§ Problem requirements
Transcribe the lines of the listing below exactly, starting at the line with "state / province: Ho Chi Minh" and continuing through the last line of the listing.

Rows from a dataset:

########

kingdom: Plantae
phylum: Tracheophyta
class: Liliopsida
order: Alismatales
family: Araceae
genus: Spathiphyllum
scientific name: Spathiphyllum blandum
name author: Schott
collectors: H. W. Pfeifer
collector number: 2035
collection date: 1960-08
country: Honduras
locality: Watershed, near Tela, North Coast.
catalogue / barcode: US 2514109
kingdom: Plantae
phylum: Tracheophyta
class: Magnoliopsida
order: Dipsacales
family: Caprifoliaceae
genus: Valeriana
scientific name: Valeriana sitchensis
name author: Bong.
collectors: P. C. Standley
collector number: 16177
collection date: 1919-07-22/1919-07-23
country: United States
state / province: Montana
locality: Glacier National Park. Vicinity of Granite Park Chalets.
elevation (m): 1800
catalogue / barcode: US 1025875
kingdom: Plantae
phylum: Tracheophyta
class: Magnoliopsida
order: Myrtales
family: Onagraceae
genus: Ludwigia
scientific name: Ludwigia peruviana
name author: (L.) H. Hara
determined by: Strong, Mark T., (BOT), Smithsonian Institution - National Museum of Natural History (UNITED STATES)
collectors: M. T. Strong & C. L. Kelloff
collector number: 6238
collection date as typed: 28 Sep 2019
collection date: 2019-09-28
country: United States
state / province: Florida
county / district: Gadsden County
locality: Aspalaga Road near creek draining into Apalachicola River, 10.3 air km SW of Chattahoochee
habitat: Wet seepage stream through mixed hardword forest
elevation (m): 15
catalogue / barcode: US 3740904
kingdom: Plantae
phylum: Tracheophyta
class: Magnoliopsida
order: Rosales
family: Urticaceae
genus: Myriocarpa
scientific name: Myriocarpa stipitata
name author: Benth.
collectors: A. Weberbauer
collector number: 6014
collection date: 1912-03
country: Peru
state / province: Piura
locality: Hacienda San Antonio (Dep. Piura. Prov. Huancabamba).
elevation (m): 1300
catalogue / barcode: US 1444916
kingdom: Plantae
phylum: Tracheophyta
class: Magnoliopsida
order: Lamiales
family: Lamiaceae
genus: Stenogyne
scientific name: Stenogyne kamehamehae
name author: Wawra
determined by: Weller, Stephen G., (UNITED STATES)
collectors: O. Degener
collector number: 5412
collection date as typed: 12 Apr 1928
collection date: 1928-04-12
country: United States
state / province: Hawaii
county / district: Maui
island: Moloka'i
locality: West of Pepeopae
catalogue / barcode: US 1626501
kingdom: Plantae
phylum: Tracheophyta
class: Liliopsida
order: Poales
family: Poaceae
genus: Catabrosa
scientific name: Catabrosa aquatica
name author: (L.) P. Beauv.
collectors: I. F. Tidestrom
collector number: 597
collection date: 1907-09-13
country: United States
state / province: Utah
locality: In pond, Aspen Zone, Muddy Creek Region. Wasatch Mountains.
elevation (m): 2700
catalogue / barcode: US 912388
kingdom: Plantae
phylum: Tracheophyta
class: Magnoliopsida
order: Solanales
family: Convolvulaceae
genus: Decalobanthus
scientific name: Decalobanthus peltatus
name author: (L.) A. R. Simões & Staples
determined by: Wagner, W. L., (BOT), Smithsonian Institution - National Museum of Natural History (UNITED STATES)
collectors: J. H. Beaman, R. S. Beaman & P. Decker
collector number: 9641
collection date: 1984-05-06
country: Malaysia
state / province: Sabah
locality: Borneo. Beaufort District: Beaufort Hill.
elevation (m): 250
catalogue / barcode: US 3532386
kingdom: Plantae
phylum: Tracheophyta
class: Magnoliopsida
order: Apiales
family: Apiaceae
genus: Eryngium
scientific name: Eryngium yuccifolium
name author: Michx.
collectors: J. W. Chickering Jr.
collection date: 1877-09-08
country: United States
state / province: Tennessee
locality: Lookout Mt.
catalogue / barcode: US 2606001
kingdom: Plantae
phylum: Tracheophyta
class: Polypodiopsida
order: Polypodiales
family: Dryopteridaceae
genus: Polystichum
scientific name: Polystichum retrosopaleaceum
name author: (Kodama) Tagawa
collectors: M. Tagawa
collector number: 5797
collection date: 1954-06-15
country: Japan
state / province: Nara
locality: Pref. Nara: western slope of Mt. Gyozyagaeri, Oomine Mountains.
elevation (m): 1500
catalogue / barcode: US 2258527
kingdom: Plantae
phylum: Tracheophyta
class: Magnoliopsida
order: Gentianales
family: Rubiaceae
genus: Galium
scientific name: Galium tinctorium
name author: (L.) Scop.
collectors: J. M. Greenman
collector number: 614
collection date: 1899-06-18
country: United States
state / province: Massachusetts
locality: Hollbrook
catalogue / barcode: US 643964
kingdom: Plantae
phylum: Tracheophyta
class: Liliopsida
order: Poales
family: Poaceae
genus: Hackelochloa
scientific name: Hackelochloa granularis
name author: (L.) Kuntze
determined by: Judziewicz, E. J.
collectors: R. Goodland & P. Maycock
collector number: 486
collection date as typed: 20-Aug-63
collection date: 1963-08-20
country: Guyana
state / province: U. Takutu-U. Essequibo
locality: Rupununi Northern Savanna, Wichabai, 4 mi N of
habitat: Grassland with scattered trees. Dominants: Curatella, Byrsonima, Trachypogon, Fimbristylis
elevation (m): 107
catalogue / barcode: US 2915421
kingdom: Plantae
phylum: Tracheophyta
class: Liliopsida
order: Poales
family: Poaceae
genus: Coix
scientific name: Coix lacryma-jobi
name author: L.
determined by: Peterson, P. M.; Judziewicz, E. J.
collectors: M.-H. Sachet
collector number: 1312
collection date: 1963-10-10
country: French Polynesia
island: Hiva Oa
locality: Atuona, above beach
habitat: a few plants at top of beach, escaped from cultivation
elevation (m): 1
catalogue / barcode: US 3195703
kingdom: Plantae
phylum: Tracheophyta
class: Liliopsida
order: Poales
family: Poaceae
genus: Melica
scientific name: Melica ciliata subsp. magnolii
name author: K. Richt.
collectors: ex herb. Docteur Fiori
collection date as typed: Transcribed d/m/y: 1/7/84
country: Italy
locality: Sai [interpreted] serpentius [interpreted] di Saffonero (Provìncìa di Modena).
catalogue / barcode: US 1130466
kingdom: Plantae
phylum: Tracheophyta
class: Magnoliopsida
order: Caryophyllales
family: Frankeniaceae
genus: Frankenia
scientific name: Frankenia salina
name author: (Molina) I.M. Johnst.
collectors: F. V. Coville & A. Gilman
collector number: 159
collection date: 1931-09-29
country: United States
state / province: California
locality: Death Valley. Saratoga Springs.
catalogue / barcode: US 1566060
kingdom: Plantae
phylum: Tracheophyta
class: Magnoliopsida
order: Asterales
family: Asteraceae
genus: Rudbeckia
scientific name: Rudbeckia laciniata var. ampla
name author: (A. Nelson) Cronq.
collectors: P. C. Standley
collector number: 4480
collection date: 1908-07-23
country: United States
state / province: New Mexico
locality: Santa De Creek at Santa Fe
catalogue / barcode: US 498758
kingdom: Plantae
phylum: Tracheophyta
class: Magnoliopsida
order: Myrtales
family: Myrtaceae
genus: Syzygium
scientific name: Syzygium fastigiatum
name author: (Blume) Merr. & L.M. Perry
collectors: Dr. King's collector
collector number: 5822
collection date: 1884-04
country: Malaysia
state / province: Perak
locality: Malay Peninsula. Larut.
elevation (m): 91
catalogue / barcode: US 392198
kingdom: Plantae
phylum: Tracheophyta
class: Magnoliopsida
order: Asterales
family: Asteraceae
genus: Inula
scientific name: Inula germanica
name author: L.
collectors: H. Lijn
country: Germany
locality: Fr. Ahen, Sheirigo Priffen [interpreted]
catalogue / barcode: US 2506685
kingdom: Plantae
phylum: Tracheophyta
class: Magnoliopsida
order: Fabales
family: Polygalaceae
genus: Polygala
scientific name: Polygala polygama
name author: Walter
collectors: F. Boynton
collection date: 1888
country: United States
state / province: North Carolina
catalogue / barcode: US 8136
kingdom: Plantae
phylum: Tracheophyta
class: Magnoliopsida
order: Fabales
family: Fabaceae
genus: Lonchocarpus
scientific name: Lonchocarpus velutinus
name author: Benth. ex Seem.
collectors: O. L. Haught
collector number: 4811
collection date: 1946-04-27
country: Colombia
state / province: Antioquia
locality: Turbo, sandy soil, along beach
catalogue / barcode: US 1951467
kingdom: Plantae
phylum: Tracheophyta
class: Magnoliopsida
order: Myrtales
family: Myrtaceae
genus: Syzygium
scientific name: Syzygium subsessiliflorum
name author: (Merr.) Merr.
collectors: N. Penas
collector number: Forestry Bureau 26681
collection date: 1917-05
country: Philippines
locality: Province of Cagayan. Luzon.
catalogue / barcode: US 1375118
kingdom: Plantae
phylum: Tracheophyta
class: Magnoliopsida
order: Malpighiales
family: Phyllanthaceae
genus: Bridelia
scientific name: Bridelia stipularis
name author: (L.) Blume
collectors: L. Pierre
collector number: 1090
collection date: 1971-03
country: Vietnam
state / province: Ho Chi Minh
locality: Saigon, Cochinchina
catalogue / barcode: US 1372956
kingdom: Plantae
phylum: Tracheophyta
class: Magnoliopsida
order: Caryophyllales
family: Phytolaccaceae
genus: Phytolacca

########

§ Result of this exercise
state / province: Ho Chi Minh
locality: Saigon, Cochinchina
catalogue / barcode: US 1372956
kingdom: Plantae
phylum: Tracheophyta
class: Magnoliopsida
order: Caryophyllales
family: Phytolaccaceae
genus: Phytolacca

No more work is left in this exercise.